In both cases, the companies argued that merging would allow them to be more efficient and pass on savings to customers.

“After mergers and acquisitions, we create higher monopoly power for one company. And that monopoly power can be misused,” said Kishore Kulkarni, a professor of economics at Metropolitan State University of Denver.

This is what experts say caused the airline merger to fail.

“It looked like it was doomed from the start because the government initially said this will probably limit competition, raise prices at certain airports, something we’re going to look very closely at,” Roccato said.

So what could this mean for the Kroger-Albertsons merger?

SEE MORE: US sues to block $24.6B merger of grocery giants Kroger and Albertsons

Kroger’s brands include Ralphs, King Soopers and Fred Meyer, for example. Some of Albertsons' brands include Safeway and Acme.

The Federal Trade Commission filed a complaint against the $24.6 billion deal, asking a judge to block the merger temporarily. The FTC claims the deal is anticompetitive, and even cited grocery executives as considering this deal a monopoly. 

Yet Kulkarni explained monopolies exist everywhere in our everyday lives. “There are monopoly powers all over. If you look around, utility is a monopoly power, even your garbage pickup company is a monopoly power,” he said.

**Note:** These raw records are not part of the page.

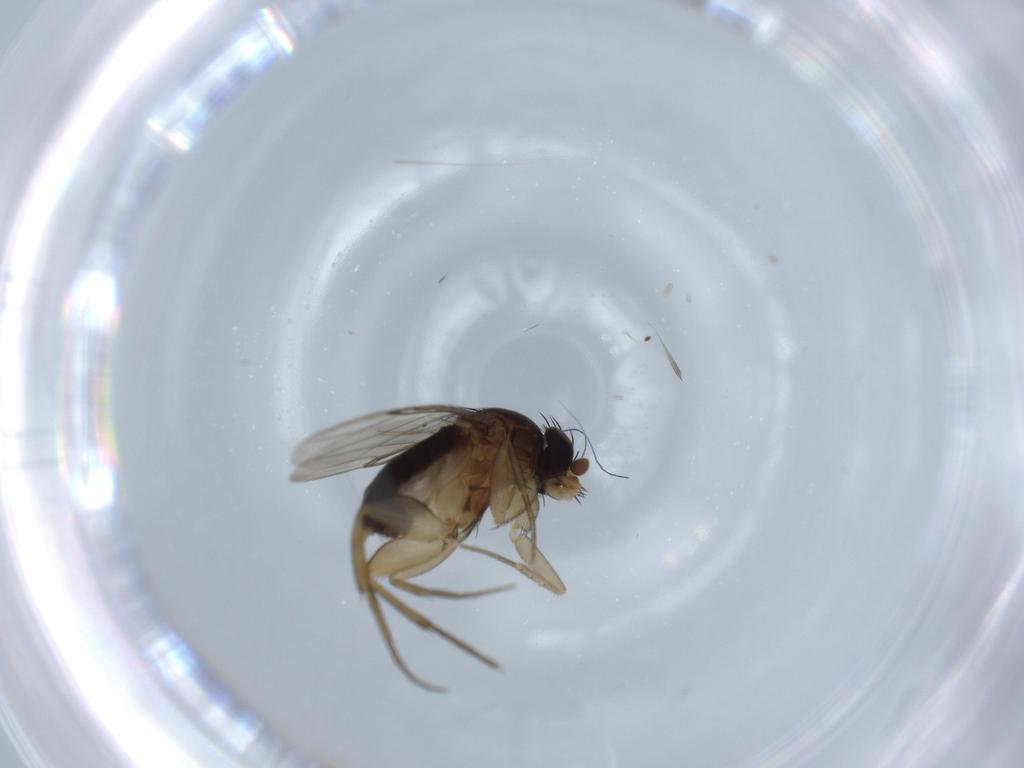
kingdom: Animalia
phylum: Arthropoda
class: Insecta
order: Diptera
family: Phoridae
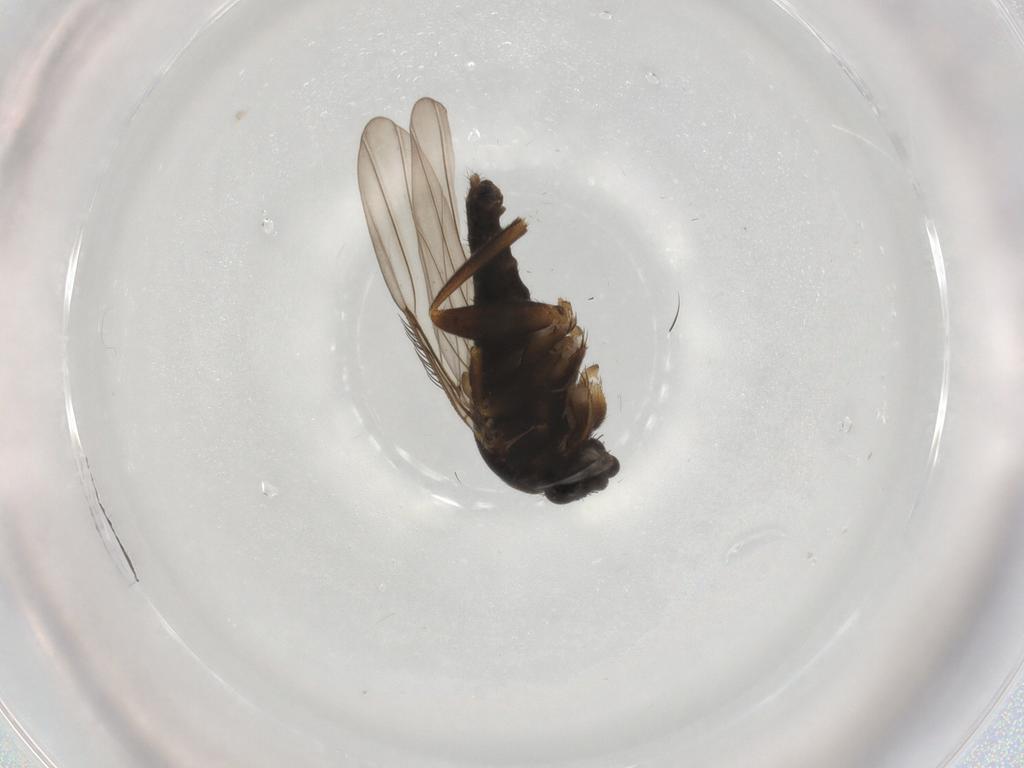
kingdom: Animalia
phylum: Arthropoda
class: Insecta
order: Diptera
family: Phoridae
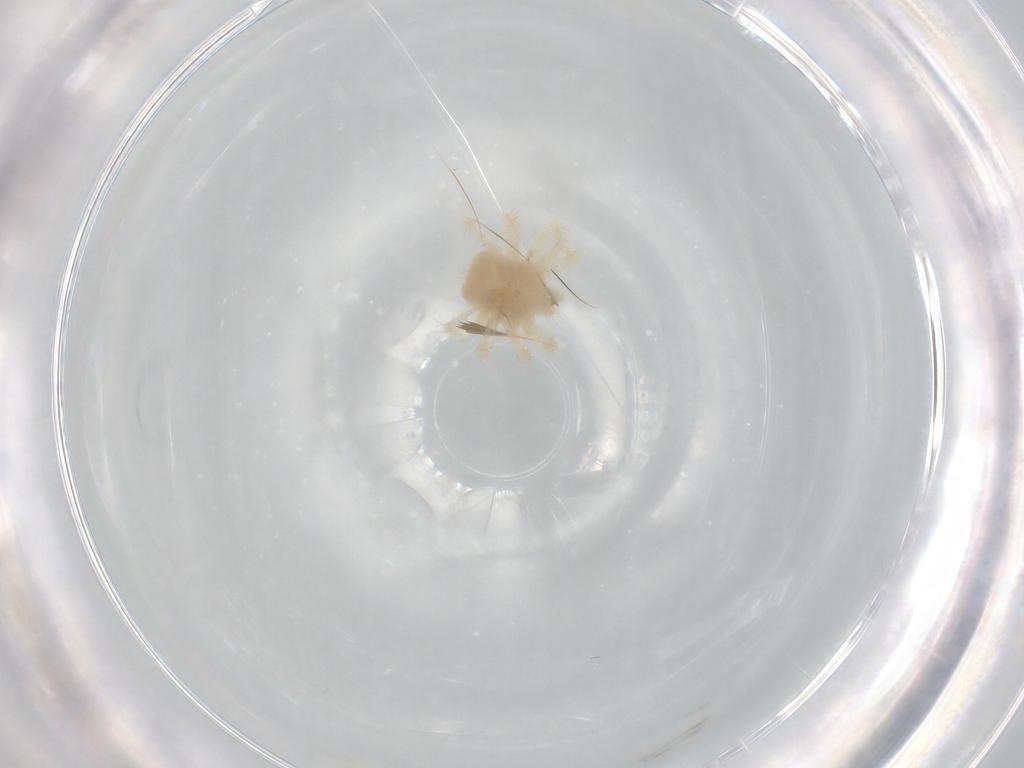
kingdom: Animalia
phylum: Arthropoda
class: Arachnida
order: Trombidiformes
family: Anystidae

Roccato said this specific merger may have a tough time going through for multiple reasons.

“I suspect the government is going to pursue a kind of an anti-takeover on this particular deal, if for no other reason than because some administrations take a little bit more of an assertive stance. And in this case you have the unions at Kroger and Albertsons who are basically saying this is not a good deal for consumers and it's not a good deal for us union members,” Roccato said.